4. A method according to claims 1 and 3, in which method the threshold value for the difference between the determined and stored tank level is related solely and/or entirely to the time after opening the valve device.

5. Method according to claim 4, in which method the threshold value for the difference between the determined and stored tank levels is related individually and/or in total to the difference in the respective temperature change of the respective tank vessel since the point in time at which the respective valve device was closed at run-time before the end.

6. Method according to any of the preceding claims 1 to 5, in which method the threshold value for the difference between the determined and stored tank level is related solely and/or entirely to the mass of fuel taken through the consumer system since opening the respective valve device.

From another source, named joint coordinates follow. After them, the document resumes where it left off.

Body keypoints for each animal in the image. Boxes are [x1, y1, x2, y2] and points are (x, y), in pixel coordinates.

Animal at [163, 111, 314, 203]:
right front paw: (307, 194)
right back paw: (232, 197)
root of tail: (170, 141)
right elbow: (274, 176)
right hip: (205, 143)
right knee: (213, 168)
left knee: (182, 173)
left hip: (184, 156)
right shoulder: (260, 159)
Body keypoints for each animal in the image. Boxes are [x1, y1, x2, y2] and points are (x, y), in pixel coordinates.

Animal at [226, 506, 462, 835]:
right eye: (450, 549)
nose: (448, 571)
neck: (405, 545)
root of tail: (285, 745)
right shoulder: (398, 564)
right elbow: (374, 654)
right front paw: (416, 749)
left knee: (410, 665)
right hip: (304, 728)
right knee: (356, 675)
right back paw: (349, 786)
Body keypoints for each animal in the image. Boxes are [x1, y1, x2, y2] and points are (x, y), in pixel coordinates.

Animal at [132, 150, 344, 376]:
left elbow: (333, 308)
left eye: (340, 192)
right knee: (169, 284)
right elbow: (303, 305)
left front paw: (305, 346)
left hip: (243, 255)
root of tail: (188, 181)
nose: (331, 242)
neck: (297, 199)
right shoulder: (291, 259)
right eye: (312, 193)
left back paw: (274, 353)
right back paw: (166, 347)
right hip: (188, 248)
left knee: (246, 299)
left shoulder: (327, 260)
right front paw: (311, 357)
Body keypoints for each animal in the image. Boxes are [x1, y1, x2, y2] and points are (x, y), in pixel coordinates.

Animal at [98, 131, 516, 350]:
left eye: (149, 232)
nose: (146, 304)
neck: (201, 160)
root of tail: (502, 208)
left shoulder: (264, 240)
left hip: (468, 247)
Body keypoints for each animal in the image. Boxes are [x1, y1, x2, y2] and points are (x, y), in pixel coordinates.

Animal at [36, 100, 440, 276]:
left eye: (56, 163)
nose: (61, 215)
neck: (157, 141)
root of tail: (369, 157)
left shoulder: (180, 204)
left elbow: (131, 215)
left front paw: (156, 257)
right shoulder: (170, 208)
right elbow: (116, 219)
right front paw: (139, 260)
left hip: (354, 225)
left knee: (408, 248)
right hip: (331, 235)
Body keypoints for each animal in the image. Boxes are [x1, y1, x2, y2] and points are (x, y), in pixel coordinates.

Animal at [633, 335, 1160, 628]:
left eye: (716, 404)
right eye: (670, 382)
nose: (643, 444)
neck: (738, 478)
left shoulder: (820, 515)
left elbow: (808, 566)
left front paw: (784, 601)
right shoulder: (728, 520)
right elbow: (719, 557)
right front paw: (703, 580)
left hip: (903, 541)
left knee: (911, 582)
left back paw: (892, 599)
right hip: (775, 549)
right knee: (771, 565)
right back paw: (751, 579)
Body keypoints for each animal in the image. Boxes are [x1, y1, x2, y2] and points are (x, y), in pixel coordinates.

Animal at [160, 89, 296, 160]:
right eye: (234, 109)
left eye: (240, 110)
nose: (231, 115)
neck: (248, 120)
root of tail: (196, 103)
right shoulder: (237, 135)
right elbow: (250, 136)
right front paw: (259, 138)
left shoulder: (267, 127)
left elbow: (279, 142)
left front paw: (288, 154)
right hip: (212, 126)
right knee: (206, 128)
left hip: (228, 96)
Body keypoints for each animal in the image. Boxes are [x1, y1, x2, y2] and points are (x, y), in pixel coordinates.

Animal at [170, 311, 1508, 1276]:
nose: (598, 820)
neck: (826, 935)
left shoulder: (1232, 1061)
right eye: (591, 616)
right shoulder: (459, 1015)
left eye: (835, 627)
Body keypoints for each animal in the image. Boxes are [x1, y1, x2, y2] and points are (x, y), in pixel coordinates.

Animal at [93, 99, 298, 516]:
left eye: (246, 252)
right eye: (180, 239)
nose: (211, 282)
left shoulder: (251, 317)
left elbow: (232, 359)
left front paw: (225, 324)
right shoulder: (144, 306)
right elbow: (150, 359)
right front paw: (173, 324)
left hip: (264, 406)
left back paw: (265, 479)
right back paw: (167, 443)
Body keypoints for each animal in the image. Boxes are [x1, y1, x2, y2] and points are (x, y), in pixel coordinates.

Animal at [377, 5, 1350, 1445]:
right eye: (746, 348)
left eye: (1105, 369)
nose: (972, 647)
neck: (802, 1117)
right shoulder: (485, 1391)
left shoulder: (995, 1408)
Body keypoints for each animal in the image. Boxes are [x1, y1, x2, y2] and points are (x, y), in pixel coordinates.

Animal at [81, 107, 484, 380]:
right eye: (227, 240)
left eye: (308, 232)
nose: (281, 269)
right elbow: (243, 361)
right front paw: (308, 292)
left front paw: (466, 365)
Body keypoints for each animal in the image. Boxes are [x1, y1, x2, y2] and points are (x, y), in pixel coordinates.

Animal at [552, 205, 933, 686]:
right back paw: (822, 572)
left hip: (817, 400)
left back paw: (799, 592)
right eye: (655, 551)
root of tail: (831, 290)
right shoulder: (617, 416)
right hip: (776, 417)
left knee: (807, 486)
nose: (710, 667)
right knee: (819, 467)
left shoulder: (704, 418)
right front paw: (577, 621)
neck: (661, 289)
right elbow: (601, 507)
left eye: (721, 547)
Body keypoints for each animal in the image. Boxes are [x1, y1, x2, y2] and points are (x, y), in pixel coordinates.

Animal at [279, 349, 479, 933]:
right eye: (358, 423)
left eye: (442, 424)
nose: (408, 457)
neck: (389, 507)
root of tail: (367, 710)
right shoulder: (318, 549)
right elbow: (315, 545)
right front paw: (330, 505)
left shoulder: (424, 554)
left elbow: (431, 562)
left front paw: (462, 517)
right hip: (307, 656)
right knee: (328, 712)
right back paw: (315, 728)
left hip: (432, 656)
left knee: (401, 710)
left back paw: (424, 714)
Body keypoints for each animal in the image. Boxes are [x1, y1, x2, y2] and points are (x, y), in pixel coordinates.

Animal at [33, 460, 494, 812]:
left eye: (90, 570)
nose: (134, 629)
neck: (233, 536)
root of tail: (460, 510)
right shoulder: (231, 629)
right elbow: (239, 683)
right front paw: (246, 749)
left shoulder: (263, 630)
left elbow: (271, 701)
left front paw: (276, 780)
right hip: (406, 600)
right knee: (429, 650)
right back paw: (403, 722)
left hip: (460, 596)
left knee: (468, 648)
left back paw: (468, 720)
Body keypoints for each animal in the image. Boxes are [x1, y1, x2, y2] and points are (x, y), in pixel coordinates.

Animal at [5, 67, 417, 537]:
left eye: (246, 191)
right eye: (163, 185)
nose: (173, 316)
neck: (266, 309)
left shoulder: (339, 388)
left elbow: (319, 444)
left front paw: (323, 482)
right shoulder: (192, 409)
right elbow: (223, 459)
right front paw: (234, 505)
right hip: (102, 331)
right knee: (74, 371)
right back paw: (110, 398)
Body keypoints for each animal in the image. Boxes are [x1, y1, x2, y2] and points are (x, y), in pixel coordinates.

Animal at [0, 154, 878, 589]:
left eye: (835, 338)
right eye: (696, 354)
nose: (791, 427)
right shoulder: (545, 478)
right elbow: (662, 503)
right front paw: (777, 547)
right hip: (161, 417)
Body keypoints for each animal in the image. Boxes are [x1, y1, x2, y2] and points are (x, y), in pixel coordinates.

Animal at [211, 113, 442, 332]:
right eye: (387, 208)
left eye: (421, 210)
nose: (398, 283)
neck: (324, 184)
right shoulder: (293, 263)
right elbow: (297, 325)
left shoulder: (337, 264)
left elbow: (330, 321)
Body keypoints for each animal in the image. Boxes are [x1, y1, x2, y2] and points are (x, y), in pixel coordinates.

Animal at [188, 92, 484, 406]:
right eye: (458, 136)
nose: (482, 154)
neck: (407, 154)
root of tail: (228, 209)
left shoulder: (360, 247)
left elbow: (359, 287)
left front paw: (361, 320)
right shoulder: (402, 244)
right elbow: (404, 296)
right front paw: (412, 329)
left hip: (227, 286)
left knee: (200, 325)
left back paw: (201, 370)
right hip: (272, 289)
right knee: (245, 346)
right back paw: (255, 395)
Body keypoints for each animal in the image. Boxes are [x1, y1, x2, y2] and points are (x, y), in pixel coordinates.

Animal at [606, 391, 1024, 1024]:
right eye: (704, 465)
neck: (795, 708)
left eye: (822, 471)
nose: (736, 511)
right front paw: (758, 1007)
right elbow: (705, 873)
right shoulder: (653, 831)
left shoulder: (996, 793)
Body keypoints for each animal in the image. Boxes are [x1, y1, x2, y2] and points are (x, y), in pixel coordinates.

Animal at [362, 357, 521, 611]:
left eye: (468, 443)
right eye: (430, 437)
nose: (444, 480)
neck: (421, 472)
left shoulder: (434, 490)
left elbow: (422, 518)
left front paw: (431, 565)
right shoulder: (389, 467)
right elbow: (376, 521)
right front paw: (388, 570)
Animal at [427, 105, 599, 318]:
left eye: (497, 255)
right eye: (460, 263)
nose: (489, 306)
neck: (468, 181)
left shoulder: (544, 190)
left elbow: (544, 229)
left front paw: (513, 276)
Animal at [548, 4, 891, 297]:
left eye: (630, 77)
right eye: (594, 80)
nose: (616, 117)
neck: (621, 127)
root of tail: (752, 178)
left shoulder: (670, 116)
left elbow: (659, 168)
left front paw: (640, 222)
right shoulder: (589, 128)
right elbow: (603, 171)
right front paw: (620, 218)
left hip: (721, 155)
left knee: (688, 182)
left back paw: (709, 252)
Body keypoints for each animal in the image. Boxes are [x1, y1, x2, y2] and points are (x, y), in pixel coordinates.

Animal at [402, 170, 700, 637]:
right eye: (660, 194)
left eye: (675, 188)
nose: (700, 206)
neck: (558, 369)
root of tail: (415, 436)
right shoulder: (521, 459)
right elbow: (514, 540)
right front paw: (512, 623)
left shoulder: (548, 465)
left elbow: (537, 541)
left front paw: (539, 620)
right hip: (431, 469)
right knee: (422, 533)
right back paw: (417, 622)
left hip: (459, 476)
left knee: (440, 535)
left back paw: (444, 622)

7. Tank device (1) for storing gaseous fuel for a motor vehicle (F), comprising:

a plurality of canister containers (TB 1, TB2,., TBn);

At least one valve device (2) on a tank container, which connects the tank container (TB 1, TB2,..once, TBn) with a gas pipe system (GL), wherein the at least one valve device (2) is connected with the respective tank container (TB 1, TB2,..once, TBn), wherein the valve device (2) is provided for letting in and/or letting out the gaseous fuel to the respective tank container (TB 1, TB2,..once, TBn) and/or for letting out the tank contents of the respective tank container (TB 1, TB2,..once, TBn) in the direction of the gas pipe system;

At least one high-pressure sensor in the gas line system (GL),

At least one temperature sensor in each tank container, and

Control device connected to the temperature sensor, to the high pressure sensor and to the valve device (2) and arranged for performing the method according to any of claims 1 to 6.

8. Tank arrangement (1) according to claim 7, in which the plurality of tank containers (TB 1, TB2, TBn) are connected to the same gas duct (GL).

9. Tank arrangement (1) according to claim 7 or 8, in which the control device is arranged as the valve device (2) for opening the tank container (TB 1, TB2, TBn) after a motor vehicle is started.